Calatrava Capital podpisał list intencyjny z Pawłem Łysoniem - większościowym akcjonariuszem Wosany. Na jego podstawie fundusz ma wyłączność na negocjacje dotyczące zakupu od wspomnianego inwestora akcji stanowiących 90,94 proc. kapitału Wosany. Pozostałe papiery należą do menedżmentu. Strony ustaliły wstępnie, że umowa inwestycyjna zostanie podpisana do 14 lutego 2011 r. Szczegóły transakcji nie zostały ujawnione.
- Dopiero zaczynamy due-diligence Wosany. Wstępne wyniki badania będą znane do 10 stycznia. Na tej podstawie zaczniemy rozmowy co do kwoty, którą musimy wyłożyć. Pierwsze rozmowy wykazały jednak, że oczekiwania stron są podobne. To oznacza, że prawdopodobieństwo, że negocjacje zakończą się podpisaniem umowy, uważam za bardzo duże – mówi Paweł Narkiewicz, prezes Calatrava Capital.
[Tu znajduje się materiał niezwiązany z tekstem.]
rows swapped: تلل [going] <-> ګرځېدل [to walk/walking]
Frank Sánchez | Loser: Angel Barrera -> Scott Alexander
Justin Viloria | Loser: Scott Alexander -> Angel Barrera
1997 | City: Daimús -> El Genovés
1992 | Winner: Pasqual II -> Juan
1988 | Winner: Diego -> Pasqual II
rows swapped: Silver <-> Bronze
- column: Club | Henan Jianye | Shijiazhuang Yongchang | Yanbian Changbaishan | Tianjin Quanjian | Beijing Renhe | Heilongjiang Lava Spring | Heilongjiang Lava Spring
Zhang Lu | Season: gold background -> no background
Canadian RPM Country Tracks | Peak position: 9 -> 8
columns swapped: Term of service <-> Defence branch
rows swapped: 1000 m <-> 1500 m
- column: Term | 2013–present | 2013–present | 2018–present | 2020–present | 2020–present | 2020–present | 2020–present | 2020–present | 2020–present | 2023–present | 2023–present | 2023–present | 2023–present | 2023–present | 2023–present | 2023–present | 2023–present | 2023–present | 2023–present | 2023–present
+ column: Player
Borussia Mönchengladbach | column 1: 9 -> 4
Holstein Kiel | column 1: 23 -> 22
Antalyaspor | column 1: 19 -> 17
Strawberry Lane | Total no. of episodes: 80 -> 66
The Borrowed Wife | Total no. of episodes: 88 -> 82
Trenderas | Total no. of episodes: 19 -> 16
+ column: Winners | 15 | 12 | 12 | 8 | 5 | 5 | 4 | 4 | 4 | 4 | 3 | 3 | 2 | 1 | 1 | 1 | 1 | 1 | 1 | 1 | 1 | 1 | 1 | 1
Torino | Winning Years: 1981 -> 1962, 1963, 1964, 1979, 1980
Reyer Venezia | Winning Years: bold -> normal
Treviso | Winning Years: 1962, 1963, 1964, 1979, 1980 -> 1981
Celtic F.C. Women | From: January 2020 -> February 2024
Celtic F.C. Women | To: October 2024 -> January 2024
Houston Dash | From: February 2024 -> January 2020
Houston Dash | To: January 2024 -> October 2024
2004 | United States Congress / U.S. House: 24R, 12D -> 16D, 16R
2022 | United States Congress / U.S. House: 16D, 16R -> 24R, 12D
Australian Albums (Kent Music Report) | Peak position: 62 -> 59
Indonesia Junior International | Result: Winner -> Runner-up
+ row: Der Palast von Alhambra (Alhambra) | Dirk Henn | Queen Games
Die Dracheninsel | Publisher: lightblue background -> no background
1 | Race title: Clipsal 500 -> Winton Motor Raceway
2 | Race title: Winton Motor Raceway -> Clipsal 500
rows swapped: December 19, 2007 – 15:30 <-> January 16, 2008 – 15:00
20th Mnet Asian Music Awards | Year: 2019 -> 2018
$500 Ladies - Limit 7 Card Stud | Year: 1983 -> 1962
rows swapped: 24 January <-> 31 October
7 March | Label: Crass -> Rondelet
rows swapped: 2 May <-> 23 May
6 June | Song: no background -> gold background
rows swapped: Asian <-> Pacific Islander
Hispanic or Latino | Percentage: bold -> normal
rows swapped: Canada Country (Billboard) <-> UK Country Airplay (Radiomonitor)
Wosana zajmuje się produkcją soków, napojów i wód źródlanych pod markami własnymi oraz zewnętrznych zleceniodawców. Część produkcji trafia na eksport. Firma zatrudnia 300 pracowników. Ma trzy zakłady produkcyjny w: Andrychowie, Turowie k/Częstochowy i Damnicy k/Słupska a także trzy filie (Krosno, Łódź, Góraszka k/Warszawy).
Może produkować do 190 litrów napojów rocznie. Obecnie moce produkcyjne są wykorzystywane w 80 proc. Roczne obroty spółki wynoszą 80-100 mln zł. Według Narkiewicza podmiot jest rentowny. Tegoroczny zarobek może sięgnąć 2-3 mln zł. – Widzimy spore możliwości szybkiej poprawy rentowności – zapowiada prezes Calatrava Capital.
Deklaruje, że po przejęciu będzie chciał zwiększyć wykorzystanie mocy produkcyjnych Wosany, m.in. dzięki poszerzeniu oferty i położeniu większego nacisku na produkcję pod własnymi markami. – Chcemy też popracować nad większą rozpoznawalnością marki Wosana i utrwalić ją w świadomości konsumentów – mówi.